The U. S. Natural Resources Conservation Service said there’s a potential for water restrictions and widespread crop and pasture losses in central Nevada, southern Idaho, most of south-central Montana and eastern and southwestern Utah.Arizona is facing its worst drought on record.

It won’t help water utilities make ends meet, but recent research by the USGS may help in planning and understanding droughts in the United States.

Large-scale, long-lasting droughts have been linked to warmer than normal sea surface temperatures in the North Atlantic Ocean, and not just cooling in the tropical Pacific, according to a USGS study published in the Proceedings of the National Academy of Sciences.

The study found a statistical link between the patterns of U.S. droughts during the last century to multi-decade variations in North Pacific and North Atlantic sea surface temperatures.

The U.S. climate of the last century was marked by three prolonged continental-scale wet spells (1905-1930, the 1940s and 1976-1995) and three dry spells (the 1930’s 1950s-60s, and 1996-2004). Although researchers have for some time believed that large and sustained shifts in U.S. precipitation are linked with the natural variability of sea surface temperatures, the mechanisms are not well understood and cannot yet be used to help predict the likelihood of droughts.
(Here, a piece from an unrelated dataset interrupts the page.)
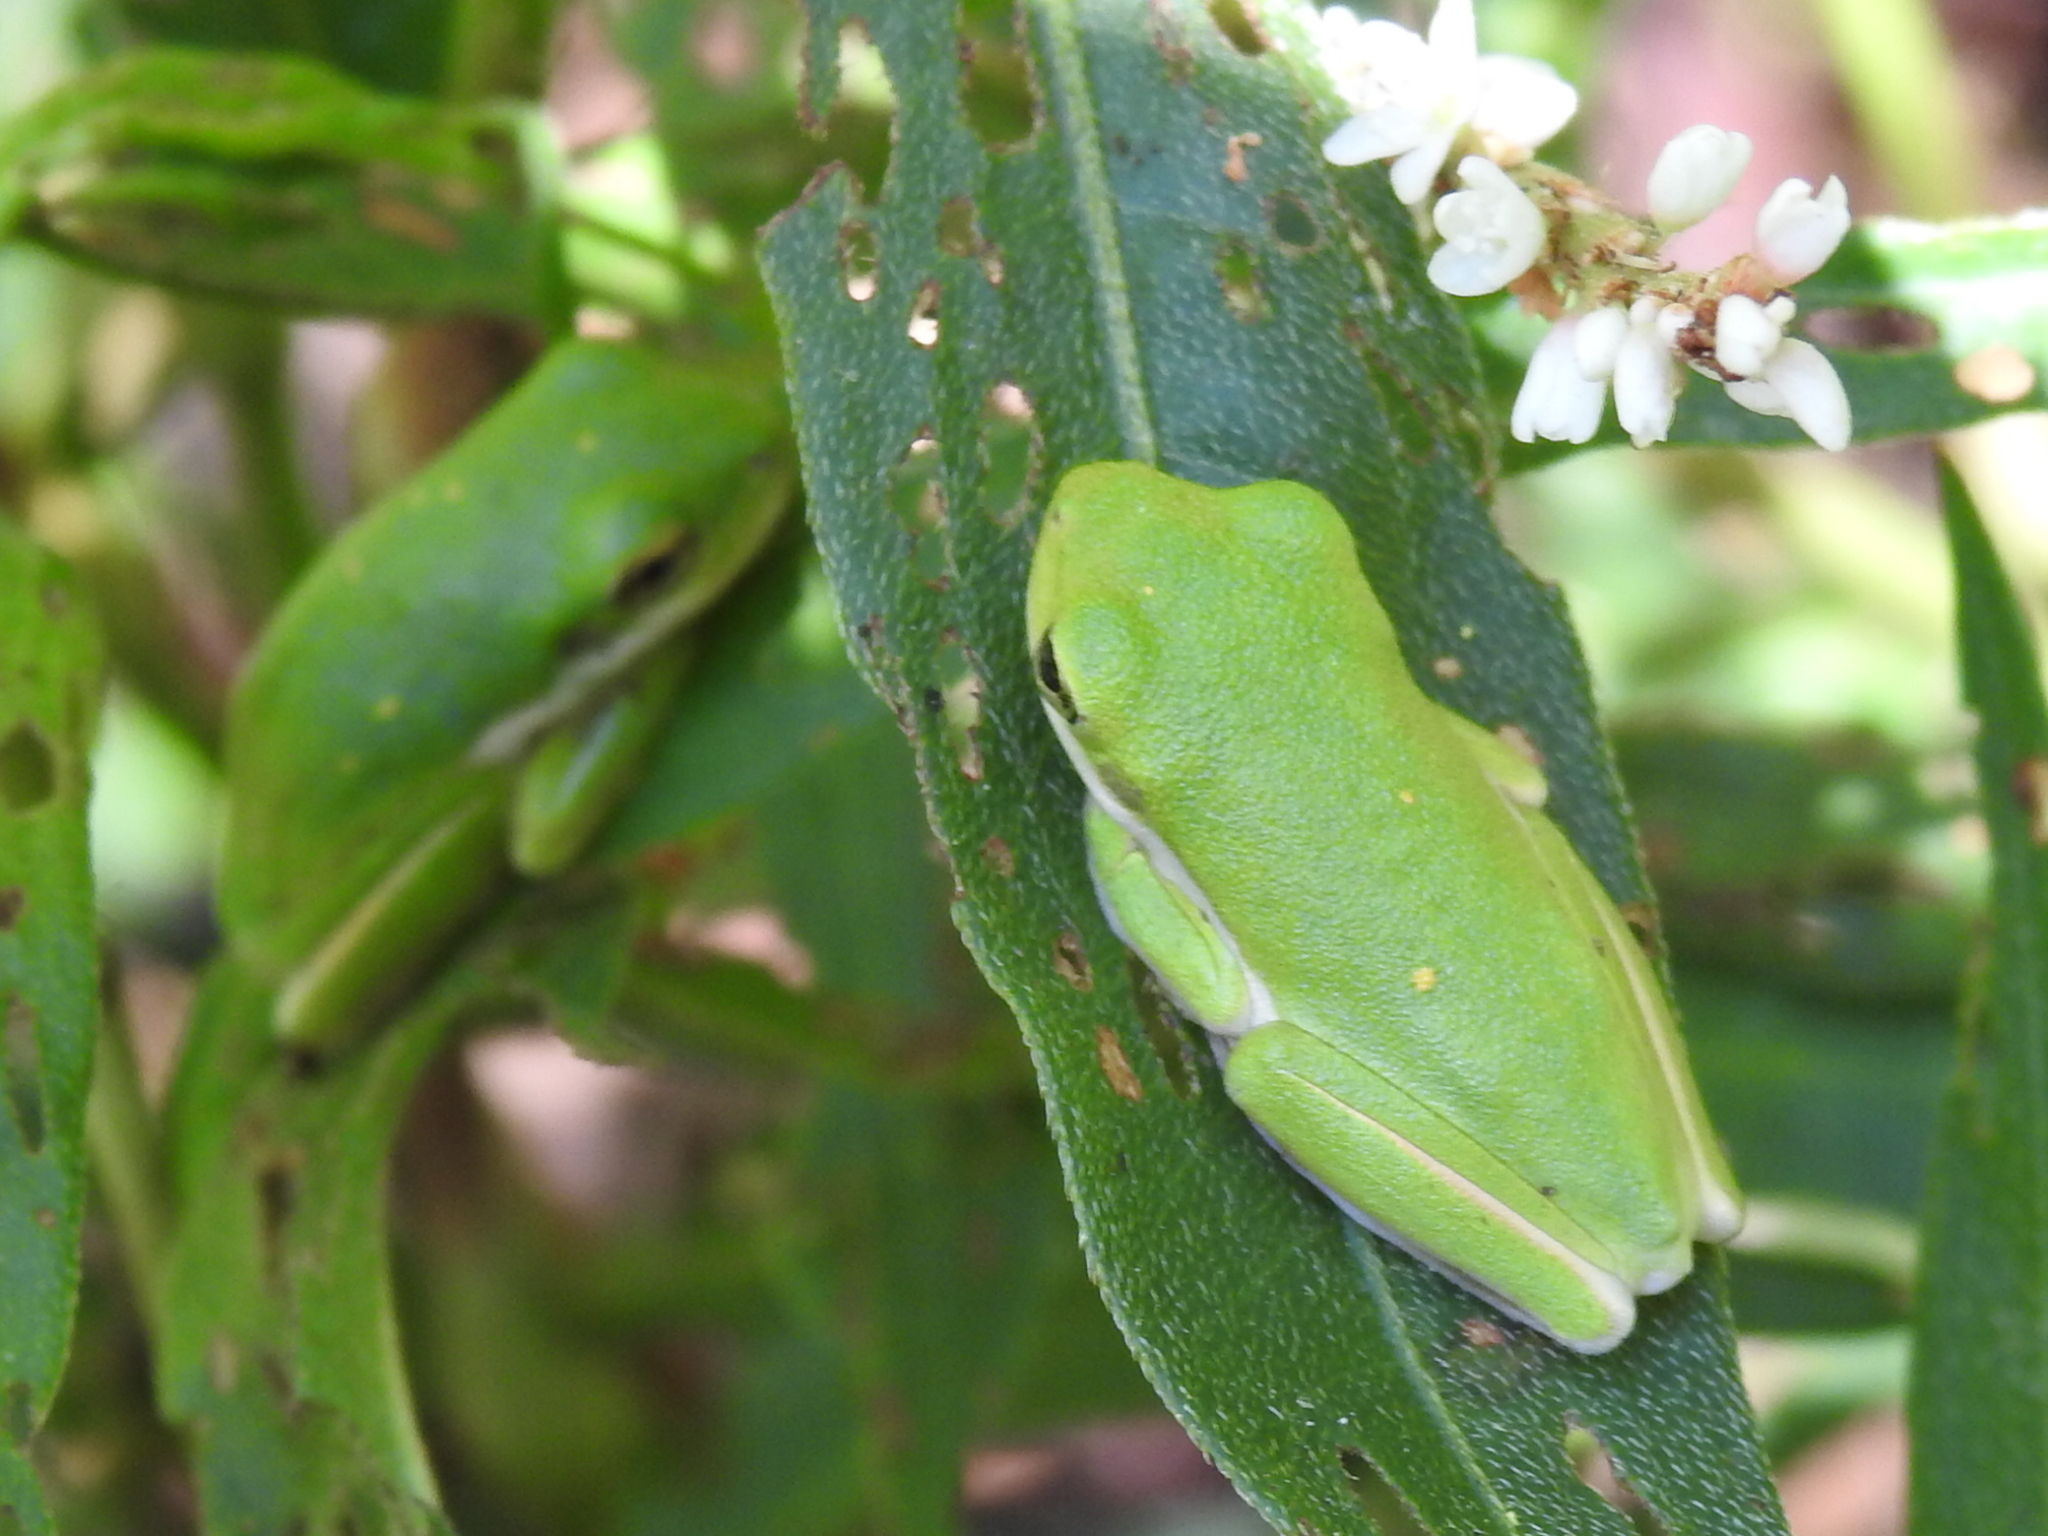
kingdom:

These sea surface temperature variations are called the Pacific Decadal Oscillation, or PDO, and the Atlantic Multidecadal Oscillation, or AMO. Both oscillations can have positive and negative swings. Currently, a “positive” oscillation has resulted in warm temperatures across the North Atlantic Ocean.

The same warming conditions were seen over the North Atlantic in the 1930s, 50s, and since 1995. In contrast, wet conditions prevail over most of the country during North Atlantic cooling (negative AMO). The researchers found that cool waters in the central North Pacific are associated with drought in the Northern Rockies and Pacific Northwest, whereas warm waters in the central North Pacific are generally associated with drought in the Southwest and central Plains.

The researches said that the best hope for predicting long-term droughts seems to lie with identifying precursor states in oceanic climate that could lead to drought. The authors noted that persistent and widespread droughts can potentially compromise crop and livestock production, revenues from outdoor recreation and tourism, international and interstate water agreements, sustained urban growth, management of wildland fires, and even conservation efforts nationwide.